THANKFUL FRIDAY
Cindy Maddera
I’ve hit a little bit of a writing wall. This is why you are not seeing anything new here this week. I’m leaving Sunday for a science conference and I’ve been spending a lot of energy looking over the program and making calendar notes for the sessions I want to attend. I have not attended a conference in person since December 2019 and I’m really excited to be going because online conferences are a struggle for me. I need to be in a room filled with people who are excited and fascinated with what other scientists are doing. This is where my brain space is right now, planning and packing.
The summer before I started my senior year of high school, I was away at so many different camps that I was only home for about two weeks before school started. There was a time when my summers were filled up with travel. As an adult, that shifted because I was no longer held to school time calendar, at least not until Michael came along. Summers are the only times he can travel and it seems like we fill up every summer with it. This one is no different. We’ve been to camp. We’ve spent time at a lake house. There’s a quick getaway planned in August to see Andrew Bird in St. Louis. Michael and the Cabbage are tagging along with me next week and playing tourists while I play science. I did schedule in some breaks from the conference for myself so that I can meet the two of them for dinner or lunch, as well as some tourist time of my own.

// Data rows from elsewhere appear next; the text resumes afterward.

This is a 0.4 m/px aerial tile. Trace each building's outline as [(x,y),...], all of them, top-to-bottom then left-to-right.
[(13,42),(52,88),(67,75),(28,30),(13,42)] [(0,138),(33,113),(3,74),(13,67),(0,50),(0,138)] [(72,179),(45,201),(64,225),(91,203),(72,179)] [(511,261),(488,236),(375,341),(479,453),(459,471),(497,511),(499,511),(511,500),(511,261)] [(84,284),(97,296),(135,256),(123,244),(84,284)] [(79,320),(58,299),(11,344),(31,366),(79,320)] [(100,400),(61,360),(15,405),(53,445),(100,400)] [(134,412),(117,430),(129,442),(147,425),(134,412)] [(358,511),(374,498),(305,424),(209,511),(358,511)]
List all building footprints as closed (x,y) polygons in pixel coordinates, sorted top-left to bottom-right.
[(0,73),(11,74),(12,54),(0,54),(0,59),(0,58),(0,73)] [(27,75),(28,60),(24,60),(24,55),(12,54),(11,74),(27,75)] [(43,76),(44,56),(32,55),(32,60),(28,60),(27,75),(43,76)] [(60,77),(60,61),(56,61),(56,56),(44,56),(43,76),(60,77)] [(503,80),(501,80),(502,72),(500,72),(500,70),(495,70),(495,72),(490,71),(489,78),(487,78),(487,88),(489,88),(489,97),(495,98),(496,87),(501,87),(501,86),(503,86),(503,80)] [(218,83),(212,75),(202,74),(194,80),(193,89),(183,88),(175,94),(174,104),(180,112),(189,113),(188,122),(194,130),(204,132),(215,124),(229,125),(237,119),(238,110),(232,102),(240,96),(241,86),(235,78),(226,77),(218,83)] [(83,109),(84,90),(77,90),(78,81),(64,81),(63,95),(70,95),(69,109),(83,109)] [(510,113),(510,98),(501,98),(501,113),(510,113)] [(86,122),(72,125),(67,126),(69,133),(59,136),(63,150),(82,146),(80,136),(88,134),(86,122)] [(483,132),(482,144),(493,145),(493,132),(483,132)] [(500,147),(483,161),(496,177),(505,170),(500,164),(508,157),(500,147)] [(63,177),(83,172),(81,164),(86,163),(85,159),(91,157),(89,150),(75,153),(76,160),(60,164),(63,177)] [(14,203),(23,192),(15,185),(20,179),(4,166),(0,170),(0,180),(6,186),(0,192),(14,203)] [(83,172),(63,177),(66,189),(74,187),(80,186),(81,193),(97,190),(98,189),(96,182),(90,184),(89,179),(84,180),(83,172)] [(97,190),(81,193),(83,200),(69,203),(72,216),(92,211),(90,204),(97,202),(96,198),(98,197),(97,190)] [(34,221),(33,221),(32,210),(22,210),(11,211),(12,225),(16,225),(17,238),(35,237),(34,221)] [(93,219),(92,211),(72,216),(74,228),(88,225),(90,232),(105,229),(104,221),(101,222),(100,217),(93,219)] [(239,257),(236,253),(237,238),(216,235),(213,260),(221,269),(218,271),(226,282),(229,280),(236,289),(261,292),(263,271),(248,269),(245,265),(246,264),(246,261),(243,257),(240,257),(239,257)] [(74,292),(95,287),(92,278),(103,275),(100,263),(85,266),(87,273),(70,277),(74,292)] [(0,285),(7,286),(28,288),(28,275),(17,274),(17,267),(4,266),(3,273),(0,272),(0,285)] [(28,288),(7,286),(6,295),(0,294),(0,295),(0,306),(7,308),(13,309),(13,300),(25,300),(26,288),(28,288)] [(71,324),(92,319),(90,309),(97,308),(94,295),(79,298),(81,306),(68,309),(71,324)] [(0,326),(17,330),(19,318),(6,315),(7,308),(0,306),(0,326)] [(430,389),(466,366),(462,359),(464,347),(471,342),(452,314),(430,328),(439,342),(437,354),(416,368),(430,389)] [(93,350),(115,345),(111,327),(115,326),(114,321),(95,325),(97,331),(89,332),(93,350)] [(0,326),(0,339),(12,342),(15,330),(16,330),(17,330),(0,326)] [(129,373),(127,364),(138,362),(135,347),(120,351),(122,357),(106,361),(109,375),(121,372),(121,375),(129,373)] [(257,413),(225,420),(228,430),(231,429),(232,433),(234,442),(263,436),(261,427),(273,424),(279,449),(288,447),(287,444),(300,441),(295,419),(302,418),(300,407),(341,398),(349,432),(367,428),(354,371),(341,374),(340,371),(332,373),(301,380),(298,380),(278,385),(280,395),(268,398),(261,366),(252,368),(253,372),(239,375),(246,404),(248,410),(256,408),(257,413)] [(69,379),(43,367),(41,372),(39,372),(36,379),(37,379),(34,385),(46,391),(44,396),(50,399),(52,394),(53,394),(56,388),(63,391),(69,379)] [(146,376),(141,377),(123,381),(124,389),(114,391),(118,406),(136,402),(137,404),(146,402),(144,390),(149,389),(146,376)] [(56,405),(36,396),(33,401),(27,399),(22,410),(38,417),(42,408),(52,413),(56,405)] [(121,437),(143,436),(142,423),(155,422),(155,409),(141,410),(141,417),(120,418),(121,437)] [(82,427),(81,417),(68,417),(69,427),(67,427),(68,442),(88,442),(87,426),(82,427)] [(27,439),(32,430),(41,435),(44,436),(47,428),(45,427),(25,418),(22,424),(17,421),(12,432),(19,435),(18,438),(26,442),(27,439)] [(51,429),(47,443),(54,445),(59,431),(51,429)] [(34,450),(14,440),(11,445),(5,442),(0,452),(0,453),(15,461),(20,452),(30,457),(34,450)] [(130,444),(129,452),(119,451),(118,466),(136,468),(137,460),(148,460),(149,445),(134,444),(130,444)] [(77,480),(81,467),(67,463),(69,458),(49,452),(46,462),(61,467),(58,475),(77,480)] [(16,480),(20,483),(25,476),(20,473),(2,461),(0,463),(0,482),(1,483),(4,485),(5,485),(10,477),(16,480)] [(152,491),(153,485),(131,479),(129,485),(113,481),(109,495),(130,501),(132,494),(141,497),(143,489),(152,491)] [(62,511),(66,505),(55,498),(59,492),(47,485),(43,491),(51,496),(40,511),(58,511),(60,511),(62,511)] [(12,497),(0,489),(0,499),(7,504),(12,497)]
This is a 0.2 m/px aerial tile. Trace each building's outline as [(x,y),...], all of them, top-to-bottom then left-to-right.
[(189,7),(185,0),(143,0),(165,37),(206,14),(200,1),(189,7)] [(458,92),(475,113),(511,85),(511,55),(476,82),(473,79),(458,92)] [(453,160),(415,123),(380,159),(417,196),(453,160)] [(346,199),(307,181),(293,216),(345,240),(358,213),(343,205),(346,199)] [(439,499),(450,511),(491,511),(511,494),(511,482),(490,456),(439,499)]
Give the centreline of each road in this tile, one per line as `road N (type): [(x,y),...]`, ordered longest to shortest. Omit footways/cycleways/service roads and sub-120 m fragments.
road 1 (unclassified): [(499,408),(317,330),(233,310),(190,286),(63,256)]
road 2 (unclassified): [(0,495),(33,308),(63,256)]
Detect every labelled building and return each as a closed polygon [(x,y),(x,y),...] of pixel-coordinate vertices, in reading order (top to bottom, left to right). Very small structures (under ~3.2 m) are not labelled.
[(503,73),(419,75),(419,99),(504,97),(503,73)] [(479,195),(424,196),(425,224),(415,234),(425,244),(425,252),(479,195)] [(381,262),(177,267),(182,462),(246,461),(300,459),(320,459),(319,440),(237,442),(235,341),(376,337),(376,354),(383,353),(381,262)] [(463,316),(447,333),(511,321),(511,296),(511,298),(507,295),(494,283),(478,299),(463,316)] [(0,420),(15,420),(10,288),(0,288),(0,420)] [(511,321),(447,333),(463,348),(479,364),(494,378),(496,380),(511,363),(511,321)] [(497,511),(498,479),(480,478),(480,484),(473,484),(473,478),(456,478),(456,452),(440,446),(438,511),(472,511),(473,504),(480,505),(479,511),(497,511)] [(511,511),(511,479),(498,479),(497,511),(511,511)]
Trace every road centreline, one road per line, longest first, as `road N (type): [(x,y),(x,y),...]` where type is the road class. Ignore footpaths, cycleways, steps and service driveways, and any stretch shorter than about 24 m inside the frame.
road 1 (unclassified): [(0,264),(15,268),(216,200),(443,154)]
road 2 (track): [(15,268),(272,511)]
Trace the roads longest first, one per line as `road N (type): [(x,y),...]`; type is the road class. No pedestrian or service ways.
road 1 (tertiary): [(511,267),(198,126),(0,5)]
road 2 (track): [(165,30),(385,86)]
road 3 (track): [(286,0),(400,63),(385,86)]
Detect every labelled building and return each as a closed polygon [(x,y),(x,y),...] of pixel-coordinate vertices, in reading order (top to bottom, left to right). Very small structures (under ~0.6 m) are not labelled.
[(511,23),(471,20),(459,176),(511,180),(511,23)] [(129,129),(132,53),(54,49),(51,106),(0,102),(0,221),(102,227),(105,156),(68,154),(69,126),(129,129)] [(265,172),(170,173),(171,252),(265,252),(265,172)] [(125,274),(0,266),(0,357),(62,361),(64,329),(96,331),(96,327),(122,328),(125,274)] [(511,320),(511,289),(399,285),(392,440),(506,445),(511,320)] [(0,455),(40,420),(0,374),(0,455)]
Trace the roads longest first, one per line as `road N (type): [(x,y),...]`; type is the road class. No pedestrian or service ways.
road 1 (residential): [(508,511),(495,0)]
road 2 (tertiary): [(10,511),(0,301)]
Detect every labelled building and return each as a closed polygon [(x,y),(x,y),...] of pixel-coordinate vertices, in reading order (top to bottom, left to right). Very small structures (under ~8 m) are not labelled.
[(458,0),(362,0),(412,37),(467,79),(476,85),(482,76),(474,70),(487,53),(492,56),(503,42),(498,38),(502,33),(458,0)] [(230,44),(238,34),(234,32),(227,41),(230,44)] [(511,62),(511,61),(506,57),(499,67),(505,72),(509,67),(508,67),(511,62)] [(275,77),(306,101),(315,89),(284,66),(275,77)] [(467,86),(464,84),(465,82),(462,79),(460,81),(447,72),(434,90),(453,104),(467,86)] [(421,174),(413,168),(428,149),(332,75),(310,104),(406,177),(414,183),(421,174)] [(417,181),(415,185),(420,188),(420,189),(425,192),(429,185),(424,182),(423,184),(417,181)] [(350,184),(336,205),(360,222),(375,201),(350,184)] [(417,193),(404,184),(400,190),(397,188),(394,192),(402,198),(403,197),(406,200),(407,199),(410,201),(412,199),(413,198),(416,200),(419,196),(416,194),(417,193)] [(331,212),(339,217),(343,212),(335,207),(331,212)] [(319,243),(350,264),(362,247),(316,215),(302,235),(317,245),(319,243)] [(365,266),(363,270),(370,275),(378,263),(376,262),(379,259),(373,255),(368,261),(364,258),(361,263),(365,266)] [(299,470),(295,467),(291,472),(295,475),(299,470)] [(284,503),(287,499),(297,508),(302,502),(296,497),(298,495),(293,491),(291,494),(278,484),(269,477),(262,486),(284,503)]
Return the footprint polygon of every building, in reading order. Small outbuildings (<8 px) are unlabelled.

I’m grateful to be able to travel again for science reasons and I’m grateful that I can drag Michael and the Cabbage along. I am grateful for all the travel we get to do in the summer time, but I am aware of how all of my travel seems to be limited to this one season. So I am making plans to remedy this with some solo adventures. Solo adventures used to be a common, unquestionable thing that I did and not just after Chris died. We were both really good at the practice of JOMO. It is time that I allow myself to do these things again without worrying about hurting someone’s feelings by taking off without them.
Look at me, securing my own oxygen mask.